Selected text →

*** Block opens ***

HEFFNER: You know, I would like to agree with you. My sympathies are in that direction. But I find that the answer doesn’t hold terribly well. If you take … I look back … oh, I look back to the period when CBS put an annual program on the air … Eric Serverid interviewing Walter Lippmann. And you may say, “two fat cats”, but let’s just say that the intellectual level of those discussions was a great deal higher than most of what was on the air. It didn’t stay on the air, it wasn’t that CBS didn’t offer it. But the audience, by CBS’s terms, wasn’t large enough and eventually that wonderful annual event, or maybe it was every six months … went off the air. There was an opportunity …
McCHESNEY: MmmHmmm
HEFFNER: … for a public to say, “yes, that’s the sort of thing we want”.
McCHESNEY: Yeah, well usually with journalism, which is a slightly different issue … but in terms of just the general quality of ideas, the public isn’t interested in a higher standard.
HEFFNER: But why do you differentiate. Why do you say “‘journalism”, you mean print journalism rather than …
McCHESNEY: No …
HEFFNER: … electronic media … or the news department.
McCHESNEY: The news department specifically, because they’re … I mean there’s real issues there that journalists are wrestling with corporate … in commercialism and corporate take-over and the decline of hard news. I mean that’s a real serious issue. And I was trying to argue that it’s a supply driven …
HEFFNER: I understand.

*** Block closes ***

Data shown →
*** Block opens ***

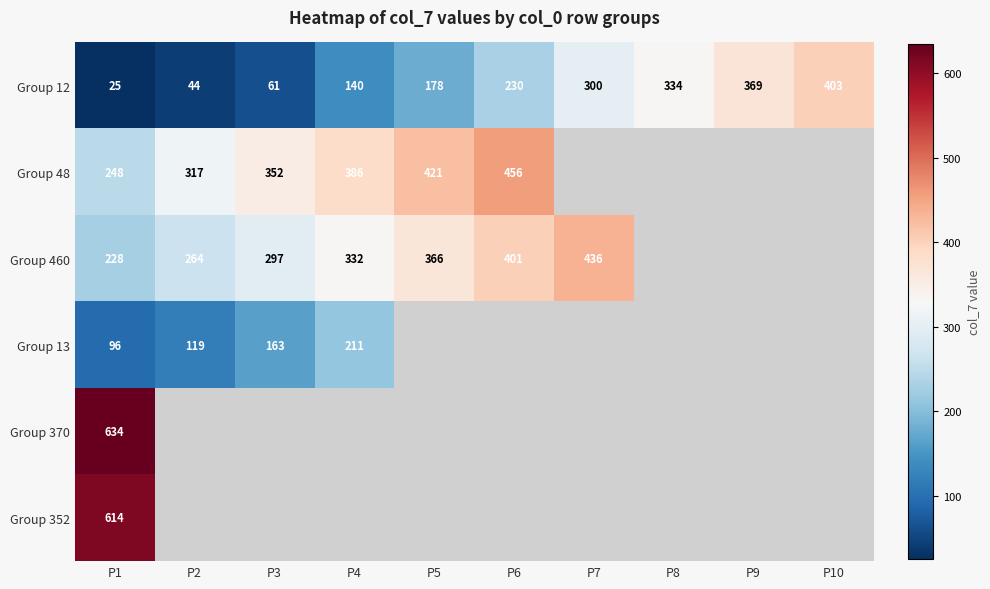

What is the sum of the Group 460 values at P5 and P1?

594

*** Block closes ***

Exercise directions →
Quote the entire Heffner and McChesney interview excerpt above, word for word.

Reply →
HEFFNER: You know, I would like to agree with you. My sympathies are in that direction. But I find that the answer doesn’t hold terribly well. If you take … I look back … oh, I look back to the period when CBS put an annual program on the air … Eric Serverid interviewing Walter Lippmann. And you may say, “two fat cats”, but let’s just say that the intellectual level of those discussions was a great deal higher than most of what was on the air. It didn’t stay on the air, it wasn’t that CBS didn’t offer it. But the audience, by CBS’s terms, wasn’t large enough and eventually that wonderful annual event, or maybe it was every six months … went off the air. There was an opportunity …
McCHESNEY: MmmHmmm
HEFFNER: … for a public to say, “yes, that’s the sort of thing we want”.
McCHESNEY: Yeah, well usually with journalism, which is a slightly different issue … but in terms of just the general quality of ideas, the public isn’t interested in a higher standard.
HEFFNER: But why do you differentiate. Why do you say “‘journalism”, you mean print journalism rather than …
McCHESNEY: No …
HEFFNER: … electronic media … or the news department.
McCHESNEY: The news department specifically, because they’re … I mean there’s real issues there that journalists are wrestling with corporate … in commercialism and corporate take-over and the decline of hard news. I mean that’s a real serious issue. And I was trying to argue that it’s a supply driven …
HEFFNER: I understand.